───── Textauszug

Jubel auf dem deutschen Arbeitsmarkt
Als die Wirtschaftskrise kam, mussten weltweit viele Angestellte gehen. Doch während im Ausland die Arbeitslosenzahlen stiegen, blieben sie in Deutschland fast unverändert, denn Unternehmen und Politik setzten mit Kurzarbeit & Co. vor allem auf Weiterbeschäftigung. Mit Erfolg – und so blickt das Ausland heute interessiert auf das „deutsche Jobwunder“.

──────────
───── Zu verwendende Daten

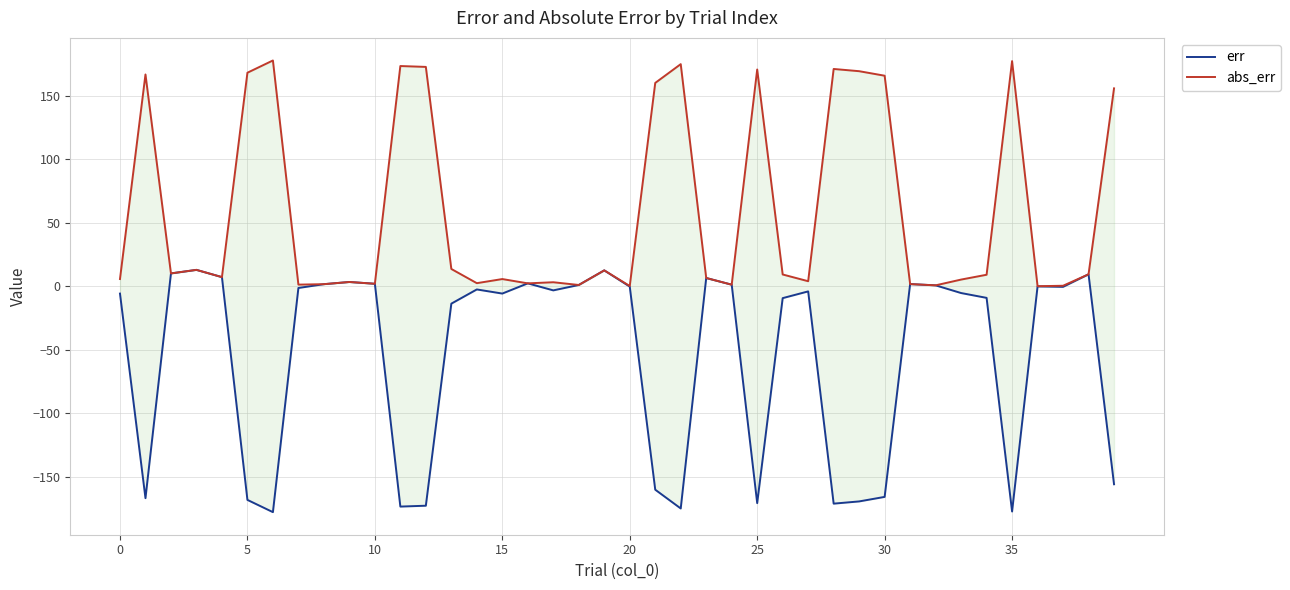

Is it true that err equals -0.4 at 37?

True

──────────
───── Zu verwendende Daten

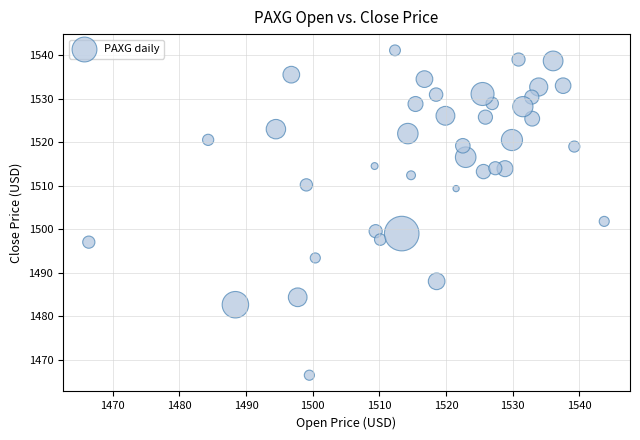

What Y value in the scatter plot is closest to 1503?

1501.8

──────────
───── Zu verwendende Daten

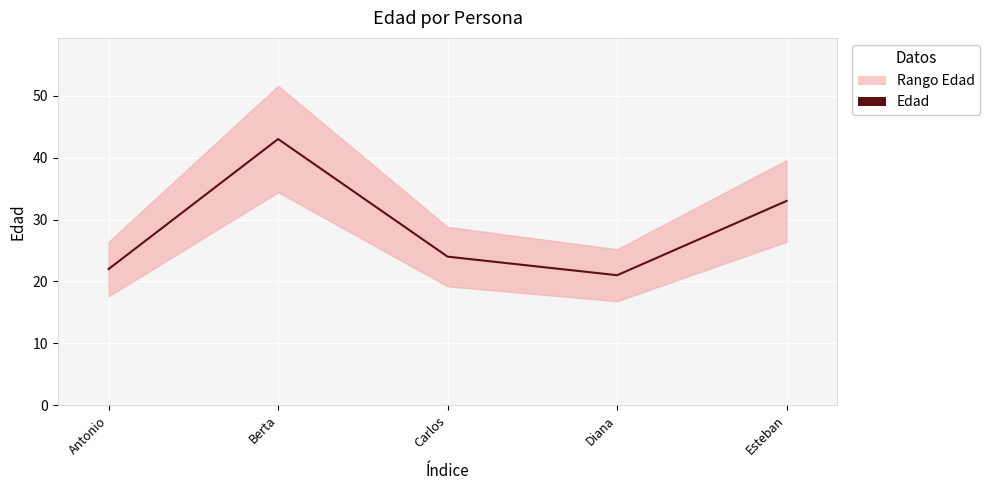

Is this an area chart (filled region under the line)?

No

──────────

Aufgabe 1:
Beantworten Sie anhand des Textauszugs zum deutschen Arbeitsmarkt:
(a) Was geschah laut Text weltweit mit vielen Angestellten, als die Wirtschaftskrise kam?
(b) Worauf setzten Unternehmen und Politik in Deutschland vor allem?
(c) Worauf blickt das Ausland heute interessiert?
Aufgabe 2:
Sammeln Sie aus den Einträgen jede Zeile, in der die Zeichenfolge „value“ vorkommt, und schreiben Sie diese Zeilen ab. Groß- und Kleinschreibung ist dabei zu beachten.

Lösung 1:
(a) Viele Angestellte mussten gehen.
(b) Mit Kurzarbeit & Co. setzten sie vor allem auf Weiterbeschäftigung.
(c) Auf das „deutsche Jobwunder“.

Lösung 2:
What Y value in the scatter plot is closest to 1503?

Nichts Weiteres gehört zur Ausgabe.